Appearances matter. It takes one twentieth of a second for your site visitors to judge you.
What can people take in in 0.05 sec?
Looks are the only thing a prospect can absorb so quickly.
You will lose a prospect instantly if your e-commerce page has any of these seven design flaws. Your chances of success improve when you choose an ecommerce theme bearing these seven boo boos in mind.
Poor Color Scheme
There are four aspects of your color scheme to consider:
Conventional
Give your customers what they expect. If all your competitors use a black on white interface, so must you. Using an unconventional color scheme smacks of gimmickry in customers’ minds, and you lose trust in a flash. As this Spyre Studios post suggests, you should discount this year’s trendy designs because they will achieve nothing for an e-commerce site.
Good contrast
Mobile users will often be viewing your site in bright sunlight, so high contrast is especially important.
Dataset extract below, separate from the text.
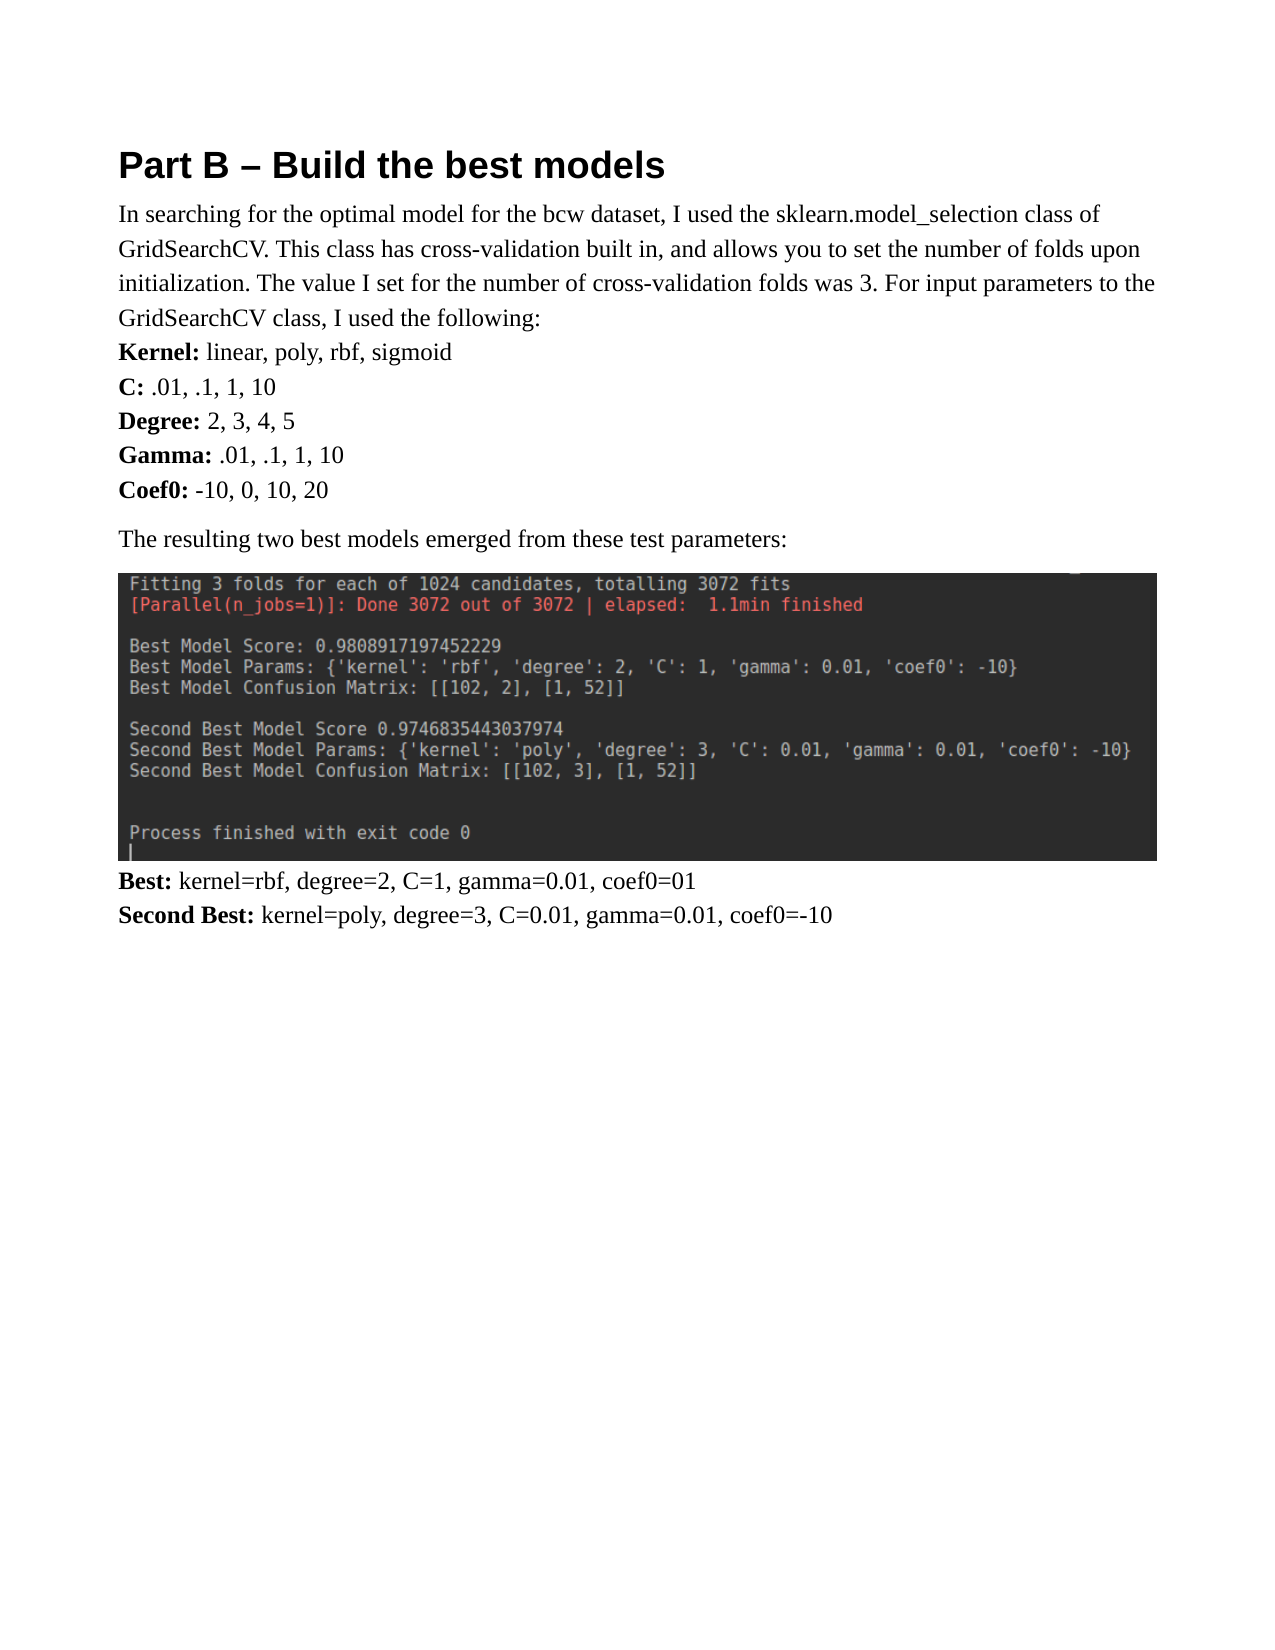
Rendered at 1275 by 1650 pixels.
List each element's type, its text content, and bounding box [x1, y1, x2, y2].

Forget how smart pale gray on white looks, because if it frustrates customers, they will go elsewhere.
Emotional meanings of colors
That one twentieth of a second you have is only enough for an emotional rather than a logical decision and colors play a massive role in deciding your viewers’ emotional responses to your site.
Be careful about the colors you choose for menus and headings and the emotions they elicit in viewers.
Your brand colors
The heading and logo are the only places you should use your brand colors. Fitting in with the norm is more important.
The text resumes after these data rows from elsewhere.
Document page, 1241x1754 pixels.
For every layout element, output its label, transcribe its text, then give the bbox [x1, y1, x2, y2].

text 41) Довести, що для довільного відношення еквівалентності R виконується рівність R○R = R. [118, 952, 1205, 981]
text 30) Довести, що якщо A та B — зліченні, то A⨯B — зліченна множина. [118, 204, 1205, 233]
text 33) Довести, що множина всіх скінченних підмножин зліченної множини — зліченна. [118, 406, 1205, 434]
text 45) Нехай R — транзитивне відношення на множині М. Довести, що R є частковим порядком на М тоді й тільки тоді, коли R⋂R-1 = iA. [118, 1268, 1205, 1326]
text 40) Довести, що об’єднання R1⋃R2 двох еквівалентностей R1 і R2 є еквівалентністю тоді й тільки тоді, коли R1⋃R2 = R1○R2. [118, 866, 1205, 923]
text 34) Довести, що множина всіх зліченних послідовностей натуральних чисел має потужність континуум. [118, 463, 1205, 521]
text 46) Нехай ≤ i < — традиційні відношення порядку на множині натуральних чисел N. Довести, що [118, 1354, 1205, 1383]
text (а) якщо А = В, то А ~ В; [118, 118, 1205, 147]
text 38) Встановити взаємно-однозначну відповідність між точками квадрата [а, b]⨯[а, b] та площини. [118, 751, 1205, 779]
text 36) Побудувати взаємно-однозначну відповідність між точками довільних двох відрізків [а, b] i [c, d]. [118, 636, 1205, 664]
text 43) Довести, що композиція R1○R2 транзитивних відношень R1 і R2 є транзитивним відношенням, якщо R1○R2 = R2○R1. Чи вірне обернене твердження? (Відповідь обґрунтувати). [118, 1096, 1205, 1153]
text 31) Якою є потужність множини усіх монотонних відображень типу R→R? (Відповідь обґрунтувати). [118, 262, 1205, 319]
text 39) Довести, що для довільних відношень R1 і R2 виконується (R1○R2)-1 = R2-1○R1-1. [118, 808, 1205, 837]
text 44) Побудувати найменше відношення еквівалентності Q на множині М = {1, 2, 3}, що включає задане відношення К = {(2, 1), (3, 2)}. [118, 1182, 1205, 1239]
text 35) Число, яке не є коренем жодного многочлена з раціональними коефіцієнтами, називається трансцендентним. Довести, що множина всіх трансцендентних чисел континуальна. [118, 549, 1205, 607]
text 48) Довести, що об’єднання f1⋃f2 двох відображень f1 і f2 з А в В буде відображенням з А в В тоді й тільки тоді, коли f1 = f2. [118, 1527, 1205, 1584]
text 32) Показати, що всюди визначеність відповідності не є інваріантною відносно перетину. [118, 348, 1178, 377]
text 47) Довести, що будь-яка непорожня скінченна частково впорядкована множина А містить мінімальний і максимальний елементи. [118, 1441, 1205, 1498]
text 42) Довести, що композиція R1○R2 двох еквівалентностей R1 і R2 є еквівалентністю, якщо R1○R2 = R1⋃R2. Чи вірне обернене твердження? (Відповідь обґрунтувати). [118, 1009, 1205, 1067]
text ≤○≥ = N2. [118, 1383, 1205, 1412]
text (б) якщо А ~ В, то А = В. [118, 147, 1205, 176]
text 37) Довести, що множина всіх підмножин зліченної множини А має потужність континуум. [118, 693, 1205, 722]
Customers care more about trust than they do about your brand, so limit your use of unusual colors because trust comes from fitting in with what buyers expect.
Unusual Layout
On a big screen, we read from left to right, and on a small one from top to bottom. Ensure your design avoids visual interrupts such as using the product image to split the text into two blocks.
Unusual Font Choice
You may well use a custom font in your branding, but it has no place on your e-commerce site. You have much more freedom of choice regarding your font on your blog than here, so put your personal preferences aside and choose one of the standard font options.
You may have read that the W3C recommendation for font size is much larger than the standard one on most e-commerce pages. Forget that advice here because it is all about conforming to customers’ expectations
Designed for the Big Screen
Most customers use their phones and tablets for at least part of their research before deciding to buy, so optimize your layout for both mobile and desktop users. Always check the mobile layout before accepting the default responsive design your e-commerce provider offers.
Slow to Load
Speed is even more important to mobile than to desktop users.
Perhaps the most popular CMS for Ecommerce sites, Shopify (the Ecommcerce “Wix”) has fast loading e-commerce themes that are easily customized. Some themes have large images or has fancy effects because they will always impact your loading time, so be careful on the one you choose. Oberlo wrote a great guide on finding good Shopify themes. Mobile users want instant loading and usability, and nobody has two seconds to wait while your site loads all its full-sized images.
No videos
Video works. Auto-start video may irritate some users, but you must include a user option to view videos of your products.
When customers visit a site with product videos, 64% of clients’ are more likely to buy because video reduces the risk inherent in buying any product without seeing or handling it. If you lower the risk, customers are more apt to reach for their cards.
Animated Text
Flashing text might have worked in 1992 when the Internet was new. Nowadays most visitors will click the back button as soon as they see anything flashing. It’s THAT irritating.
TL;DR
People buy based on their feelings. You need to elicit an instant positive emotional response as soon as someone opens your page. Forget trying to be different. Fitting in with customer expectations is the only way to build trust. Use colors, fonts, and layouts that users are comfortable with if you want to make a sale.